Tuesday, May 6, 2014

The newspaper should police the police in Berks County

Police are happy that a state Supreme Court ruling makes it easier for them to search vehicles, according to an article in Monday’s Reading Eagle.

Could you think of a duller slant for this story?

In their efforts to make the paper as boring as possible, it seems, whoever OKs the story angles consistently ignore the issues. Not only does that make for biased, one-sided news articles, it violates the first rule of narrative, fiction or non: explain the conflict.

The conflict in the police-search story is obvious. Considering anybody’s ability to search me or mine, start with the Fourth Amendment and work down from there. I’m very suspicious of laws that make it easier for government-paid people with guns to go through my glove box.

“With the ruling, there's no reason to get a judge out of bed just to sign a warrant in a case in which, for instance, an officer smells marijuana in a car stopped for running a stop sign,” police reporter Steve Henshaw writes.

Reasonable people would say there’s no reason to wake up a judge in this case, with or without the latest ruling.

I can understand why police reporters want to be gung-ho crimefighter. If the cops don’t like what they write, the cops clam up. But the editors should flag this.

Why not talk to a couple of defense attorneys and civil-rights supporters to balance the comments from the district attorney and three (count them) police leaders?

I can see why the idea would perhaps not occur to Editor Harry “Follow the Rules” Deitz.

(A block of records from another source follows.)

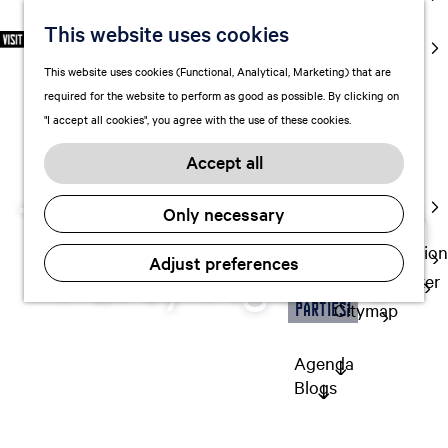
markets
This website uses cookies
S
F
S
EN
Art and
e
G
a
e
M
culture
This website uses cookies (Functional, Analytical, Marketing) that are
l
o
v
a
e
With kids
required for the website to perform as good as possible. By clicking on
e
t
o
r
n
"I accept all cookies", you agree with the use of these cookies.
c
o
r
c
u
Plan
t
t
i
h
Accept all
FAQ
l
h
t
Staying the
a
The Leeuwarden
e
e
Only necessary
night
n
h
s
g
o
Transportation
Party Agenda
Adjust preferences
u
m
Visitor Center
a
e
Parties!
Citymap
g
p
e
a
Agenda
C
g
Blogs
u
e
r
r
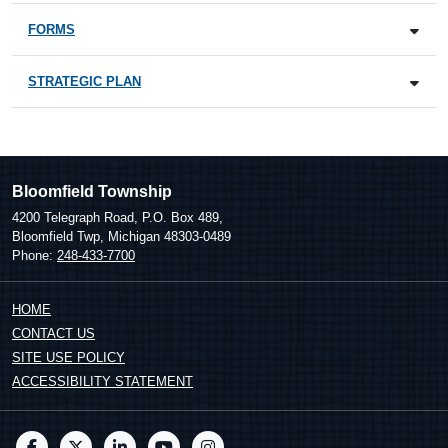
FORMS
STRATEGIC PLAN
Bloomfield Township
4200 Telegraph Road, P.O. Box 489,
Bloomfield Twp, Michigan 48303-0489
Phone:
248-433-7700
HOME
CONTACT US
SITE USE POLICY
ACCESSIBILITY STATEMENT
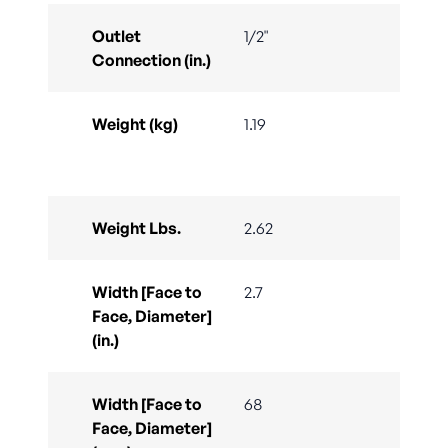
Outlet
1/2"
Connection (in.)
Weight (kg)
1.19
Weight Lbs.
2.62
Width [Face to
2.7
Face, Diameter]
(in.)
Width [Face to
68
Face, Diameter]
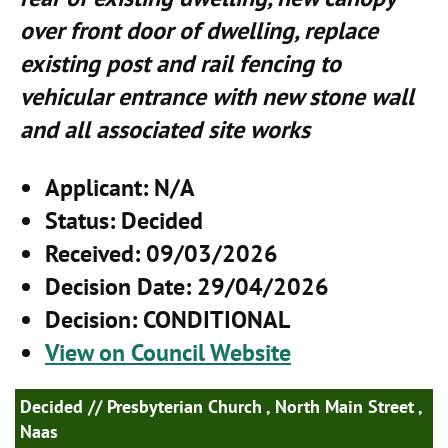
over front door of dwelling, replace
existing post and rail fencing to
vehicular entrance with new stone wall
and all associated site works
Applicant
: N/A
Status
: Decided
Received
: 09/03/2026
Decision Date
: 29/04/2026
Decision
: CONDITIONAL
View on Council Website
Decided
// Presbyterian Church , North Main Street ,
Naas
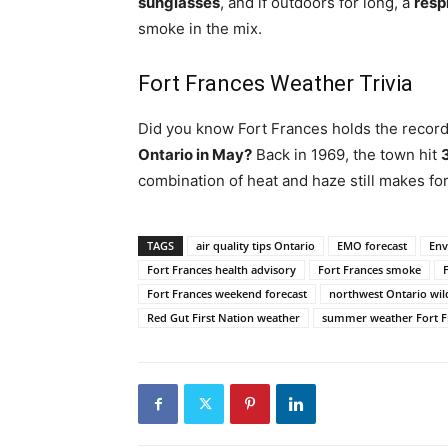
sunglasses
, and if outdoors for long, a
resp
smoke in the mix.
Fort Frances Weather Trivia
Did you know Fort Frances holds the record
Ontario in May?
Back in 1969, the town hit
combination of heat and haze still makes f
TAGS
air quality tips Ontario
EMO forecast
Env
Fort Frances health advisory
Fort Frances smoke
Fort Frances weekend forecast
northwest Ontario wil
Red Gut First Nation weather
summer weather Fort F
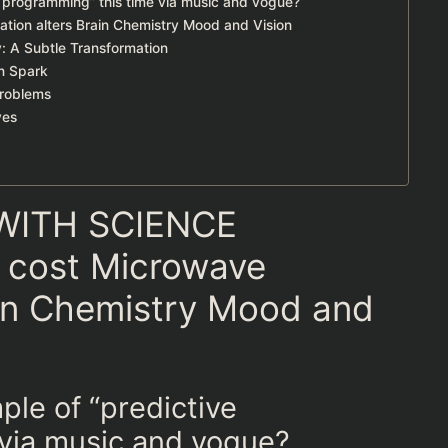
e programming” this time via music and vogue?
ation alters Brain Chemistry Mood and Vision
: A Subtle Transformation
n Spark
Problems
yes
WITH SCIENCE
n cost Microwave
ain Chemistry Mood and
ple of “predictive
 via music and vogue?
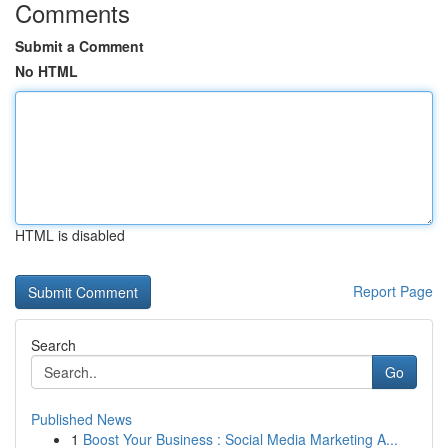
Comments
Submit a Comment
No HTML
HTML is disabled
Report Page
Search
Go
Published News
1
Boost Your Business : Social Media Marketing A...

But questioning expanding police power is one role of watchdog journalism.

1 comment:

  1. "...no reason to get a judge out of bed just to sign a warrant in a case in which, for instance, an officer smells marijuana in a car stopped for running a stop sign". So I wonder- what would happen if that same person had a cell phone in plain view (on passenger seat/in console) rather than just the smell of something and a locked glove box? Is it procedure for a judge to be involved, possibly 'wakened', to sign a warrant to obtain cell phone records? Would the officer even bother, although it is clearly a law that you cannot use electronic devices while operating a vehicle? If 'smell' constitutes use, or using caused the driver to fail to stop, as implied, then why wouldn't the same procedure be used in the case of the cell phone, as both are equally illegal?